Au cours des dernières décennies, nous avons fait des progrès remarquables dans la lutte contre le tabagisme grâce à une sensibilisation accrue du public et à des politiques et des programmes favorables. Dans les années 50, environ la moitié des adultes fumaient. Cette proportion a grandement chuté, se rapprochant aujourd’hui de 15 %.

Andrew Pipe et David Jones
Respectivement professeur à la faculté de médecine de l’Université d’Ottawa, et premier administrateur en chef de la santé publique du Canada

Selon les professionnels de la santé et les chercheurs, cette diminution impressionnante du tabagisme est le changement le plus positif des 60 dernières années pour la santé des citoyens.

Le tabagisme demeure cependant la principale cause de morts évitables au pays, fauchant près de 45 000 vies chaque année. Malheureusement, on compte 5 millions de fumeurs au Canada.

Mais ce n’est pas tout. Une étude canadienne a révélé qu’en un an, les taux de vapotage et de tabagisme chez les jeunes ont grimpé respectivement de 74 % et de 45 %. Ces chiffres démontrent entre autres que le vapotage chez les jeunes est devenu une épidémie, rendant une nouvelle génération dépendante à la nicotine.

C’est la première fois depuis des décennies que les taux de tabagisme chez les jeunes augmentent de manière fulgurante. Il est temps que nos politiques en tiennent compte.

Un élève sur cinq au secondaire consomme des produits de vapotage. De nouvelles études suggèrent que les jeunes qui vapotent sont plus susceptibles d’essayer la cigarette et le cannabis. En tant que médecins, nous sommes inquiets.

Bien que la cigarette électronique puisse aider certaines personnes à cesser de fumer, les données sur son efficacité évoluent. La recherche démontre que la plupart des gens qui vapotent fument aussi – leur dépendance à la nicotine est donc entretenue de deux façons. L’étude la plus rigoureuse examinant la cigarette électronique comme un outil de cessation a révélé que 80 % des personnes qui ont complètement arrêté de fumer continuent à vapoter.

Bien que les produits de vapotage soient considérés comme moins nocifs dans la communauté médicale, ils ne sont pas sans danger. Et ce danger devient de plus en plus évident chaque jour.

La consommation à long terme de produits de vapotage est liée aux maladies respiratoires et cardiovasculaires. Les personnes qui fument et vapotent sont les plus à risque. Presque tous les jours, des reportages aux États-Unis portent sur les maladies pulmonaires, sur les hospitalisations et même sur les décès liés au vapotage. Des cas probables et confirmés de maladies liées au vapotage sont maintenant signalés au Canada.

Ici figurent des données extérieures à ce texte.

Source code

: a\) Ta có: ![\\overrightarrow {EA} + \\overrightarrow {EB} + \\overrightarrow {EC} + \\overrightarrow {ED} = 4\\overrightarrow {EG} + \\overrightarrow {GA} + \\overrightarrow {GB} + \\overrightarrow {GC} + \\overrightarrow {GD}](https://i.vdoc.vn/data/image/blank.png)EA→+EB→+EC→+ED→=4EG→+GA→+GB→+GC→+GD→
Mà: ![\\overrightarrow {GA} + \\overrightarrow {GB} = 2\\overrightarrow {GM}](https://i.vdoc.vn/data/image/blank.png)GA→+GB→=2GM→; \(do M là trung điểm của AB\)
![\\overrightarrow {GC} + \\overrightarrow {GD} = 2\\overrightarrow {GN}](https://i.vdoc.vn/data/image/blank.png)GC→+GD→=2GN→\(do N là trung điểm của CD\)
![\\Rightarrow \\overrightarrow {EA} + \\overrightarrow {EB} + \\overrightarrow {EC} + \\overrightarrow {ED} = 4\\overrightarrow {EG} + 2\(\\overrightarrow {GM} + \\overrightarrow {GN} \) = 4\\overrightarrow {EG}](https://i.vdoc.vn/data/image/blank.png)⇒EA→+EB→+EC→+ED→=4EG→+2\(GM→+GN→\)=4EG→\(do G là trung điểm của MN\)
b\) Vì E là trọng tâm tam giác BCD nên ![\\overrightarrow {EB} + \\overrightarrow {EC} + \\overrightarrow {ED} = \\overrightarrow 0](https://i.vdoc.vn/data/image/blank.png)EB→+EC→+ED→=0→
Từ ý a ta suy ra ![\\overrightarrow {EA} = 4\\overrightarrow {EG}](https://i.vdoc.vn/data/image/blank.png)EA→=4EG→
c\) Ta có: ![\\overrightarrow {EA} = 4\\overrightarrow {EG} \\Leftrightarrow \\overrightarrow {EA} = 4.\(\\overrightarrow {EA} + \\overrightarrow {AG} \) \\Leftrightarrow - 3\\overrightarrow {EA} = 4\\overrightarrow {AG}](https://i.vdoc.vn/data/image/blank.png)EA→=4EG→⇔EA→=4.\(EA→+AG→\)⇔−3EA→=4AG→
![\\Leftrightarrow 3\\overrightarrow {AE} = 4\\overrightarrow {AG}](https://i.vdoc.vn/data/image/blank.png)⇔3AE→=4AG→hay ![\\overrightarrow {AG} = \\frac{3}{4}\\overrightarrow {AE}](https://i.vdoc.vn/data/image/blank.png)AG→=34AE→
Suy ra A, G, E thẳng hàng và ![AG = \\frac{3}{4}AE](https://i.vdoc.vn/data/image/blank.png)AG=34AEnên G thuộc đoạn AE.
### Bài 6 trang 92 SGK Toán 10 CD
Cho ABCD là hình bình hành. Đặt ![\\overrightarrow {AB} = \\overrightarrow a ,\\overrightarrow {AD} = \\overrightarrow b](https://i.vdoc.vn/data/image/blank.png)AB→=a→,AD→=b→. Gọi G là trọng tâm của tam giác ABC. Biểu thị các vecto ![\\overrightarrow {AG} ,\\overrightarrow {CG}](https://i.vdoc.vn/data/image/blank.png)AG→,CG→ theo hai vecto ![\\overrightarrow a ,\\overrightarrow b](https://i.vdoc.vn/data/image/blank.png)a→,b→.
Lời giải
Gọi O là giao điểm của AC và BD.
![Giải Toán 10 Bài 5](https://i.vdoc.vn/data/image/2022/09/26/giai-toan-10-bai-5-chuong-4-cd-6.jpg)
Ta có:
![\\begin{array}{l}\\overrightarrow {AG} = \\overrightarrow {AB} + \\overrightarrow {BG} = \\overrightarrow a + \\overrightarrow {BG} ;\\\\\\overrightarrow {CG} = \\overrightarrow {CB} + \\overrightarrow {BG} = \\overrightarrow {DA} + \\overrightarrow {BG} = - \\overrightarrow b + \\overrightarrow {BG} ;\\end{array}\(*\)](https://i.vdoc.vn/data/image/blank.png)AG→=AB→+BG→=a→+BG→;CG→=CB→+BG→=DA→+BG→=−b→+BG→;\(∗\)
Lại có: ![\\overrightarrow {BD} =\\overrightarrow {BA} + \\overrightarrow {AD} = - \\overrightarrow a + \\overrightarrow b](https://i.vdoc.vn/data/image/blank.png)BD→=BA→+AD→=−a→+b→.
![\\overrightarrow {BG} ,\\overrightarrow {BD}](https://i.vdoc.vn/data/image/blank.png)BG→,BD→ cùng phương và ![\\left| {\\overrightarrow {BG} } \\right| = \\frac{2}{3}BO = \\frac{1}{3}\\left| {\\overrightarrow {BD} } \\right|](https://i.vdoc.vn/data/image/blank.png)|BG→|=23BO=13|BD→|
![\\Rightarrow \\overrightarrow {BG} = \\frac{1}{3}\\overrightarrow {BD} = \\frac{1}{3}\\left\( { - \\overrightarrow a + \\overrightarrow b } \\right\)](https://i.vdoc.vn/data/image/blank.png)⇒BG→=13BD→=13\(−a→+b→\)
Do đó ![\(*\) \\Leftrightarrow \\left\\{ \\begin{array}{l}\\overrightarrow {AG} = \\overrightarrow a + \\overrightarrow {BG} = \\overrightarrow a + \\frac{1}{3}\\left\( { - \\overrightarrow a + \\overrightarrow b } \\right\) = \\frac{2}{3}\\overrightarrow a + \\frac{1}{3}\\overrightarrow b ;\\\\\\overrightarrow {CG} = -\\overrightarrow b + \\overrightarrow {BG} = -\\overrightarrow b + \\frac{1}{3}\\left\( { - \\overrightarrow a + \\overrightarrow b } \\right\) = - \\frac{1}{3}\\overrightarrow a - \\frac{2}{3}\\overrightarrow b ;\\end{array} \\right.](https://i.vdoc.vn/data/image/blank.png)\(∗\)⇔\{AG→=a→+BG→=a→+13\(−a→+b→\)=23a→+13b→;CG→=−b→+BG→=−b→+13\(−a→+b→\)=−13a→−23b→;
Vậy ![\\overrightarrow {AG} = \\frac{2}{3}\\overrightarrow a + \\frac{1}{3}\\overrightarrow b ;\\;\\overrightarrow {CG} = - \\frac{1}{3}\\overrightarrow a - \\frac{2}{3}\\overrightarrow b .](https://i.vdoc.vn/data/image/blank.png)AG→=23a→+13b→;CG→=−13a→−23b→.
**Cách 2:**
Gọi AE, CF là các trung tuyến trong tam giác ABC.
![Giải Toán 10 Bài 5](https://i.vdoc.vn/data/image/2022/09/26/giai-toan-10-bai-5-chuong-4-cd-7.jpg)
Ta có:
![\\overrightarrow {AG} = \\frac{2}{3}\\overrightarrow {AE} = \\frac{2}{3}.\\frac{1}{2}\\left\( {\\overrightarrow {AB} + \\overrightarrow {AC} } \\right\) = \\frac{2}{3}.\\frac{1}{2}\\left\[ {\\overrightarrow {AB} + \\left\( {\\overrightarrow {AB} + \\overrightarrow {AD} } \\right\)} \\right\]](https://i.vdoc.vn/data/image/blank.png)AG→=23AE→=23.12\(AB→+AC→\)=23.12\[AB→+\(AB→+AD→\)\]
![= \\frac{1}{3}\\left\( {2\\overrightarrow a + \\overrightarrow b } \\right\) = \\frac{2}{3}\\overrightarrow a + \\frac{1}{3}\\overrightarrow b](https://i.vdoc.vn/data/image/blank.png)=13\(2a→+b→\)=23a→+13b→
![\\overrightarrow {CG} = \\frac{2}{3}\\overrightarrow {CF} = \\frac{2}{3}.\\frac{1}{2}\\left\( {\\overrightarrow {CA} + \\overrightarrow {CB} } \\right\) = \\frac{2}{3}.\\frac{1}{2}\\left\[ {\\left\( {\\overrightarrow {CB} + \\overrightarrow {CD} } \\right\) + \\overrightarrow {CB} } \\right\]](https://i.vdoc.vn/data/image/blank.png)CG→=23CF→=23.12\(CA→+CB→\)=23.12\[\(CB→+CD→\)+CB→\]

Comment en sommes-nous arrivés là ? Comment cette solution prometteuse a-t-elle mené à la dépendance et à la maladie ?

En raison d’un marketing persuasif ; d’un ciblage délibéré des jeunes par des arômes et une conception attrayantes ; d’une forte teneur en nicotine ; et d’un manque de surveillance et de réglementation. Les décideurs ont mal géré la situation.

Alors, comment protéger les jeunes et les non-fumeurs tout en permettant aux fumeurs d’avoir accès à la cigarette électronique pour potentiellement cesser de fumer ?

Tout d’abord, ne laissons pas l’industrie continuer à réaliser des profits au détriment de la santé de nos enfants. Pour aider les fumeurs qui envisagent le vapotage, nous devrions réglementer ces produits comme pour ceux du tabac.

Au lieu de publicités tape-à-l’œil, limitons la promotion aux messages approuvés par le gouvernement à l’intérieur même des paquets de cigarettes.

De toute évidence, d’autres mesures sont nécessaires pour faire face à la hausse du vapotage chez les jeunes, comme des restrictions sévères sur le marketing et la vente de produits de vapotage, et non une simple interdiction dans les dépanneurs.

Les jeunes sont attirés par les arômes, puis deviennent rapidement dépendants au taux de nicotine très élevé. Nous avons besoin d’une interdiction complète des arômes, d’une limitation de la teneur en nicotine et d’étiquettes claires, ainsi que d’avertissements concernant les risques pour la santé et la nature addictive de la nicotine.

Cœur + AVC ainsi que sept autres organismes de premier plan en santé ont demandé au gouvernement fédéral de mettre en place ces restrictions par l’entremise d’une ordonnance provisoire en vertu de la Loi sur le ministère de la Santé.

D’autres approches sont nécessaires pour aider les millions de fumeurs actuels à arrêter. Mais l’accès fortement encouragé à de nouveaux systèmes d’administration de nicotine n’est pas la solution.

* Andrew Pipe est président du conseil d’administration de Cœur + AVC et David Jones est membre du conseil d’administration de Cœur + AVC.